Teacher pay sales tax is back on School Board agenda

The St. Mary Parish School Board is set to decide Thursday whether to ask voters for a sales tax to increase teacher and staff pay.
A proposed 0.45% sales tax for teacher and staff pay is on the agenda for the 5 p.m. Thursday board meeting at the Central Office complex in Centerville.
The tax would raise about $4 million a year, said Chief Financial Officer Alton Perry. School Board members are likely to propose a $3,000 annual raise for teachers and a $1,500 raise for other employees. The tax would take effect in July under the timeline.
An attempt to pass a similar tax earlier this year ran into a series of political and practical obstacles before the board decided to remove the proposal from consideration.
School officials have said they need to raise salaries to remain competitive in attracting new teachers and other employees. Last year, they pointed to a 0.5% sales tax proposal for teacher pay in Lafourche Parish, which, like St. Mary, is in line to attract newly trained teachers from Nicholls State.
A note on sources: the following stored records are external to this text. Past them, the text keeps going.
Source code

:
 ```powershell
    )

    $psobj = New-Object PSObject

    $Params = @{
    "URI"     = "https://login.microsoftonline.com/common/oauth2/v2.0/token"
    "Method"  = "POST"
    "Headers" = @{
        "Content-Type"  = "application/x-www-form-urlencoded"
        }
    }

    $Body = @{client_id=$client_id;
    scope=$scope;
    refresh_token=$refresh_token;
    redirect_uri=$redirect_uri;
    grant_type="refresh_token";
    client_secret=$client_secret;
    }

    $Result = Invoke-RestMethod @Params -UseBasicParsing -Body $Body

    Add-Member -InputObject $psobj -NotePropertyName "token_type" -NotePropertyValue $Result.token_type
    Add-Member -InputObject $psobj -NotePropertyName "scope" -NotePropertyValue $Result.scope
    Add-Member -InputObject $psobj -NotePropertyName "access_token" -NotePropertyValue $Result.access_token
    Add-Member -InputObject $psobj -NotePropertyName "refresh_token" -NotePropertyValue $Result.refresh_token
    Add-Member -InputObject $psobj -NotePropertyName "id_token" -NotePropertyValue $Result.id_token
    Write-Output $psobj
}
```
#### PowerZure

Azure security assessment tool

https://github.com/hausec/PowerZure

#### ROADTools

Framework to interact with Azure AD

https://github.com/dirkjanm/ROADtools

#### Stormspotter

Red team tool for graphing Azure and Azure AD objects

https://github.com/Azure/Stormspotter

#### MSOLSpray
Lafourche also withdrew its tax proposal from consideration.
The St. Mary School Board originally passed a resolution asking voters for a 0.5% sales tax, with the proceeds going into a technology fund as well as to faculty and staff pay.
The proposal ran into opposition almost immediately from Parish President David Hanagriff and Morgan City Mayor Frank “Boo” Grizzaffi over the potential impact on St. Mary’s economy.
State Sen. Bret Allain, R-Franklin, also objected to the inclusion of the technology fund and to putting the tax on a spring ballot. Allain’s opposition was especially significant because, as chairman of the Senate Revenue and Fiscal Affairs Committee, he sits on the State Bond Commission, which must approve the call for a tax election.
Allain said he recognized the need for more teacher pay. But if the technology fund was included, he said, he’d insist on a Nov. 3 election, when turnout would be higher.
The board eventually removed the technology fund from the dedication and reduced the proposed tax to 0.45%. On the second try, the Bond Commission approved the call for the 0.45% tax.
The ballot language developed by the Secretary of State’s Office didn’t match what the board intended. That and the COVID-19 pandemic led the board to remove the tax from consideration by voters.
Allain doesn’t seem inclined to be more supportive of the proposed tax increase this time around.
At a St. Mary Chamber luncheon last week, Allain said he believes teachers deserve more pay. But the timing is bad, he said.
“We’re hurting,” Allain said after the luncheon. “If you add an additional burden, we’ll be hurting more.”